For example, a neutral atom of hydrogen (Z = 1), has 1 proton in its nucleus and 1 electron "orbiting" the nucleus.
An atom of hydrogen, H, (Z = 1) can lose an electron, e-, in a chemical reaction to produce a positively charged ion of hydrogen:
H → e- + H+
this changes the charge on the hydrogen "atom", but it does NOT change the number of protons in the nucleus of the atom.
Both H and H+ have the same atomic number 1 (Z = 1)
Similarly, an atom of hydrogen, H, (Z = 1) can gain an electron, e-, in a chemical reaction to produce a negatively charged ion of hydrogen:
H + e- → H-
this changes the charge on the hydrogen "atom", but it does NOT change the number of protons in the nucleus of the atom.
Both H and H- have the same atomic number 1 (Z = 1)
When we use the chemical symbol H for hydrogen, this refers to the naturally occurring mix of hydrogen isotopes, that is, most of the hydrogen atoms in the reaction will be the hydrogen-1 isotope because this the most common isotope found in nature, but a small number of the hydrogen atoms will be the hydrogen-2 isotope.
If the only isotope present in the chemical reaction is 1H, then we could re-write the chemical reactions above as:
1H → 1H+ + e-
1H + e- → 1H-
Similarly, if the only isotope present in the chemical reaction is deuterium, 2H, then we could re-write the chemical reactions above as:
2H → 2H+ + e-
2H + e- → 2H-
The chemistry of 1H and 2H will be the same because they are both hydrogen atoms and therefore have the same arrangement of electrons.

•••

About this exercise:
Answer these questions from the text on hydrogen ions and isotopes above.
1. How many protons does a neutral hydrogen atom have in its nucleus?
2. What does a hydrogen atom produce when it gains an electron in a chemical reaction?
3. Why will the chemistry of 1H and 2H be the same?

(Stored data entries)
•••

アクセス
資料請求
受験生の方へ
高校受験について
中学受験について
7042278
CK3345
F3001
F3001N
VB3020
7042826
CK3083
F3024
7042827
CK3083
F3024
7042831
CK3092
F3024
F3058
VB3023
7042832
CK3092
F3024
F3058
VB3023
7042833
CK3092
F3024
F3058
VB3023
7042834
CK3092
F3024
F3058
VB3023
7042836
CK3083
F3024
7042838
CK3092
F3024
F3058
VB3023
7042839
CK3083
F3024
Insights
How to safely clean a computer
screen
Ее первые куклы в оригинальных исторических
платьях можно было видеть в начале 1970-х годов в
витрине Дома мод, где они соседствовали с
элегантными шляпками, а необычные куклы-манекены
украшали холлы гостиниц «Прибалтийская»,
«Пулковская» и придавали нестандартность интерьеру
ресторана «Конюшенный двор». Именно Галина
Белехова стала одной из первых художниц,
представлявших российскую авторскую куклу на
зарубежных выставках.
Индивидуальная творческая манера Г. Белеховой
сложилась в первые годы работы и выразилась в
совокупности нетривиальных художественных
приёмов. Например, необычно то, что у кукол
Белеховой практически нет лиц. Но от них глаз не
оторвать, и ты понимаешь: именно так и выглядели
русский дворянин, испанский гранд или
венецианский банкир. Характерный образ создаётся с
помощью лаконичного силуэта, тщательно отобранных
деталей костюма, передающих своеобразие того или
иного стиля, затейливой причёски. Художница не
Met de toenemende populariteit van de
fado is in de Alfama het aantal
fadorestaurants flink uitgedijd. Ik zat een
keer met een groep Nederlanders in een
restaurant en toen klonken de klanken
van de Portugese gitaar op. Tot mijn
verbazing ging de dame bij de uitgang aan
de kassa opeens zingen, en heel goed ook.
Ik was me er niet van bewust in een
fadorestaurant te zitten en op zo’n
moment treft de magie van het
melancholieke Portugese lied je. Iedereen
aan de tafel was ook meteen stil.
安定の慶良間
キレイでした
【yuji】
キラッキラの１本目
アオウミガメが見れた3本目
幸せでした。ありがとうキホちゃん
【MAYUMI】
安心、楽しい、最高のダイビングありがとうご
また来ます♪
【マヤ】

•••

Task result:
1. One proton.
2. A negatively charged ion of hydrogen, H-.
3. They are both hydrogen atoms and so have the same arrangement of electrons.